Saved data entries
= = = = = = =

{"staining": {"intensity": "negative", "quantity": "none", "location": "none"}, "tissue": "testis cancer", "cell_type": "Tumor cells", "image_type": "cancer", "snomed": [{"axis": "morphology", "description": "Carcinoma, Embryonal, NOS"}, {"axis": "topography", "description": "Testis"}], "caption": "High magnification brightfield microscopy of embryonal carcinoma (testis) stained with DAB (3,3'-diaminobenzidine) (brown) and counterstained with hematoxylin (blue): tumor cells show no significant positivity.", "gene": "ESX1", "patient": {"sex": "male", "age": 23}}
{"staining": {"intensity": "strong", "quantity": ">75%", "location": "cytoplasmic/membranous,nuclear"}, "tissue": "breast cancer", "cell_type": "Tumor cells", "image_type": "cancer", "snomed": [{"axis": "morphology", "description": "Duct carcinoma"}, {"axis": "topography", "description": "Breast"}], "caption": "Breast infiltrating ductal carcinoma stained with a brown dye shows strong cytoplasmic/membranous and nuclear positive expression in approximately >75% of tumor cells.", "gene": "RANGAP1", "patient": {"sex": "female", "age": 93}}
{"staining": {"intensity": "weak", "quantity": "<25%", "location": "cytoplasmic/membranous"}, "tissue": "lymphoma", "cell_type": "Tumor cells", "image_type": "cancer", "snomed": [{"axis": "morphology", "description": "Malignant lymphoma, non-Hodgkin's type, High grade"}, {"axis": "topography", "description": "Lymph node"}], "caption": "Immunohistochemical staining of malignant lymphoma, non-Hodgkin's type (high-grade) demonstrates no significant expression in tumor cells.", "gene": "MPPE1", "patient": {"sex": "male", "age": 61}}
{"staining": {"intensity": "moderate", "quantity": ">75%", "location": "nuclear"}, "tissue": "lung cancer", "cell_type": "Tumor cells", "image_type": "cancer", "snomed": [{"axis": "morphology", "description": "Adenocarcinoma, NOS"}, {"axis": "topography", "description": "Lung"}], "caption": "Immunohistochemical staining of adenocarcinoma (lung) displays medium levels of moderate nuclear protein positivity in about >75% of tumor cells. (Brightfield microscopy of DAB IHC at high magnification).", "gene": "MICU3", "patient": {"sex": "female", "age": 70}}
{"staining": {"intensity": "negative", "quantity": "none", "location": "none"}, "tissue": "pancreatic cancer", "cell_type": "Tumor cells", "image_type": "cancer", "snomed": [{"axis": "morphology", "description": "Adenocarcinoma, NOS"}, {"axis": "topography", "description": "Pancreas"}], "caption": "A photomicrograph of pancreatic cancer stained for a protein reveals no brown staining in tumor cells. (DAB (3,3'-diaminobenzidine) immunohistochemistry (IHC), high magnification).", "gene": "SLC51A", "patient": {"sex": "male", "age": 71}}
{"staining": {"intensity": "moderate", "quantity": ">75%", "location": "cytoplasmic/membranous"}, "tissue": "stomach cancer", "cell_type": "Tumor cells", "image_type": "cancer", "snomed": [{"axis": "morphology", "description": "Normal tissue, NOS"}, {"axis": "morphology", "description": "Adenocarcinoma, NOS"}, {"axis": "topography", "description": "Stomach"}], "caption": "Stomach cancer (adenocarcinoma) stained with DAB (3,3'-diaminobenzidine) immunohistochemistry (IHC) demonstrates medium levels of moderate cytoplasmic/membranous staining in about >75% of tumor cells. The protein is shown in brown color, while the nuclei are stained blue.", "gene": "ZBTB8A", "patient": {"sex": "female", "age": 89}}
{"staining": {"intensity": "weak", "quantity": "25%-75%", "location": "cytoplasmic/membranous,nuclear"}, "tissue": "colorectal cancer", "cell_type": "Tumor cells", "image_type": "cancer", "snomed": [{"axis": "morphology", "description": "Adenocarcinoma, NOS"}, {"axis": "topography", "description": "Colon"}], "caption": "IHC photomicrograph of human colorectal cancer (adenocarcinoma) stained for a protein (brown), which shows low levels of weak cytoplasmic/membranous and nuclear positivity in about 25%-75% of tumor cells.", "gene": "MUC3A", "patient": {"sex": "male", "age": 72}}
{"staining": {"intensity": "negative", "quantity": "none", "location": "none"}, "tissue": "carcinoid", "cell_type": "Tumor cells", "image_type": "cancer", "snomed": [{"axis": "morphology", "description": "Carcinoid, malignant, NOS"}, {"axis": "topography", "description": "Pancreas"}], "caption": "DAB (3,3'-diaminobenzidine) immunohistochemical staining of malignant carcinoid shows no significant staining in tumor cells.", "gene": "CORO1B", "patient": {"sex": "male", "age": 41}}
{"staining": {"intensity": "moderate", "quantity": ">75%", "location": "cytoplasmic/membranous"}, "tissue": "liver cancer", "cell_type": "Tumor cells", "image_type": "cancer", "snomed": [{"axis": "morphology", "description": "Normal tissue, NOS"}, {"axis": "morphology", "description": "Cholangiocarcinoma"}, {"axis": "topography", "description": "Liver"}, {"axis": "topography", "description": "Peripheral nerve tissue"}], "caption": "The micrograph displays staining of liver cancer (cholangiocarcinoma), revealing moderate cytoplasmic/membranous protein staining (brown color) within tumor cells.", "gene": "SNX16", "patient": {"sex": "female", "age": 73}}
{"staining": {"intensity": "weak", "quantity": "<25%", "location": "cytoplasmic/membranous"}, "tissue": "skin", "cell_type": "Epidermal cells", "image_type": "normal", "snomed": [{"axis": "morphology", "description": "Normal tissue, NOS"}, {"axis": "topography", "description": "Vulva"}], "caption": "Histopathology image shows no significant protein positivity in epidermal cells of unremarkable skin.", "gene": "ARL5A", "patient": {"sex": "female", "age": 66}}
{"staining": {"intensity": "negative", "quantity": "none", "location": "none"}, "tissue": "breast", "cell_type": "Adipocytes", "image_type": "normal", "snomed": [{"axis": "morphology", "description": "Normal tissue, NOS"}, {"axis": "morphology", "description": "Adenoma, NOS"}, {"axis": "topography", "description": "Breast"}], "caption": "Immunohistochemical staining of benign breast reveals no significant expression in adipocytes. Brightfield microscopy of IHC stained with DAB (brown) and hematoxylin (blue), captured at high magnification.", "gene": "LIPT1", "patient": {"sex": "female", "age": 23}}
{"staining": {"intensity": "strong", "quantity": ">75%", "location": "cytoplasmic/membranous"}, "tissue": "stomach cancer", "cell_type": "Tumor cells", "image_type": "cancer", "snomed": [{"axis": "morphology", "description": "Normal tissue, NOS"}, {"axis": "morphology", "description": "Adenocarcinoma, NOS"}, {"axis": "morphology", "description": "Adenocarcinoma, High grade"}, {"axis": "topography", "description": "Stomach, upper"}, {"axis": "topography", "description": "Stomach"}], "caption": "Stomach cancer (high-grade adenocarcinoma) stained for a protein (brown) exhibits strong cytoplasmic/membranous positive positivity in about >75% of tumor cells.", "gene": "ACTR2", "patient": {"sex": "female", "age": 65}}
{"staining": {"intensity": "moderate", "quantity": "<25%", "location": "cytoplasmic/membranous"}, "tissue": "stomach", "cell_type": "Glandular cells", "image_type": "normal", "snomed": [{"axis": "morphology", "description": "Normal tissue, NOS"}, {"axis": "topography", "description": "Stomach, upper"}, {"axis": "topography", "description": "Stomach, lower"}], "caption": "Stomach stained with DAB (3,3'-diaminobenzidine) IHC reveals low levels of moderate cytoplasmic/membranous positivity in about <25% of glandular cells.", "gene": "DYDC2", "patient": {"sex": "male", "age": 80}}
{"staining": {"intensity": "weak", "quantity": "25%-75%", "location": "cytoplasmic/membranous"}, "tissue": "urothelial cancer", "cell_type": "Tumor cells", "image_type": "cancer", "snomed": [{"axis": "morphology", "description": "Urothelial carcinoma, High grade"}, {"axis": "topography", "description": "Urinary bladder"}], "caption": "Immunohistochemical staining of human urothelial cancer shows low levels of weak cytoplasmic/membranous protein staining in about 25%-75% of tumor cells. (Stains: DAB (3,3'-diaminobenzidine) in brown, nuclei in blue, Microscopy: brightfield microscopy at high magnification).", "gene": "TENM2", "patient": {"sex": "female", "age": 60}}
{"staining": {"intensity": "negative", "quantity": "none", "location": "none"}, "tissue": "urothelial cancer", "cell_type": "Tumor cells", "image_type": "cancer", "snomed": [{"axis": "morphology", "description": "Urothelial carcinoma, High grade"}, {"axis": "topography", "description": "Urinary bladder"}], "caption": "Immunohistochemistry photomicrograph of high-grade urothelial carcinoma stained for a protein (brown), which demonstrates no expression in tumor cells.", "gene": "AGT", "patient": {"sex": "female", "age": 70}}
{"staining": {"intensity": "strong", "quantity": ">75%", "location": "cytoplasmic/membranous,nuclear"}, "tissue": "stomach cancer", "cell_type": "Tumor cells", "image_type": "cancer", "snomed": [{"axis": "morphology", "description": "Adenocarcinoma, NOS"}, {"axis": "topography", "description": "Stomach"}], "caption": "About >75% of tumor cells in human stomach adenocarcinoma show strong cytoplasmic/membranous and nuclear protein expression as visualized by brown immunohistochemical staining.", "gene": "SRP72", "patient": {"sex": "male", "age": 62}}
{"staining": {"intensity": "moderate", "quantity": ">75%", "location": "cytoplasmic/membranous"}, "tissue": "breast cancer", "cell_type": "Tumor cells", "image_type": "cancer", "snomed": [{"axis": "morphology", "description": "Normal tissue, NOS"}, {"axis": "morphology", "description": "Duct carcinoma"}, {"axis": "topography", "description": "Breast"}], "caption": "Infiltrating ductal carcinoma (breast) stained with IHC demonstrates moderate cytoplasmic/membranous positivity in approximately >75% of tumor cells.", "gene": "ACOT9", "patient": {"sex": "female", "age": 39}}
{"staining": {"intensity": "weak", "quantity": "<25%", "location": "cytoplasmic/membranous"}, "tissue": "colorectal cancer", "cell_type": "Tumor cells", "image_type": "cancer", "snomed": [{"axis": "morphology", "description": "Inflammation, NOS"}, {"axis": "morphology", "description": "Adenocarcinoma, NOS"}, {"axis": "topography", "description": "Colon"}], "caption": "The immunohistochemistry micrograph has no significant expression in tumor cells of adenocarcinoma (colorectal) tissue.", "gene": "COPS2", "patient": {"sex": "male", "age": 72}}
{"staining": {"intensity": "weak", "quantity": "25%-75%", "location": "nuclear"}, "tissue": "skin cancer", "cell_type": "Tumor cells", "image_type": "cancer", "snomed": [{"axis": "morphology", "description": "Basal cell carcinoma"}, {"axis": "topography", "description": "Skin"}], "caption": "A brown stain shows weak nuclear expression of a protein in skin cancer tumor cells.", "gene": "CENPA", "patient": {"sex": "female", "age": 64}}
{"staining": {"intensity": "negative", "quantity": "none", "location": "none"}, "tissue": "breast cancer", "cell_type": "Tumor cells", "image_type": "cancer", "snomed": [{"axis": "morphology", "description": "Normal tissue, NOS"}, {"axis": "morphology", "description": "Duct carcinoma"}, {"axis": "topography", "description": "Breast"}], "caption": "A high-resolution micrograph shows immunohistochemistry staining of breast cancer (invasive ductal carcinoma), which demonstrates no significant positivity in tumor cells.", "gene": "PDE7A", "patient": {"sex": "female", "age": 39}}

= = = = = = =

#### [Required work]
The answer should be one number: how many lines in the data contain the word "skin".

#### [The completed task]
2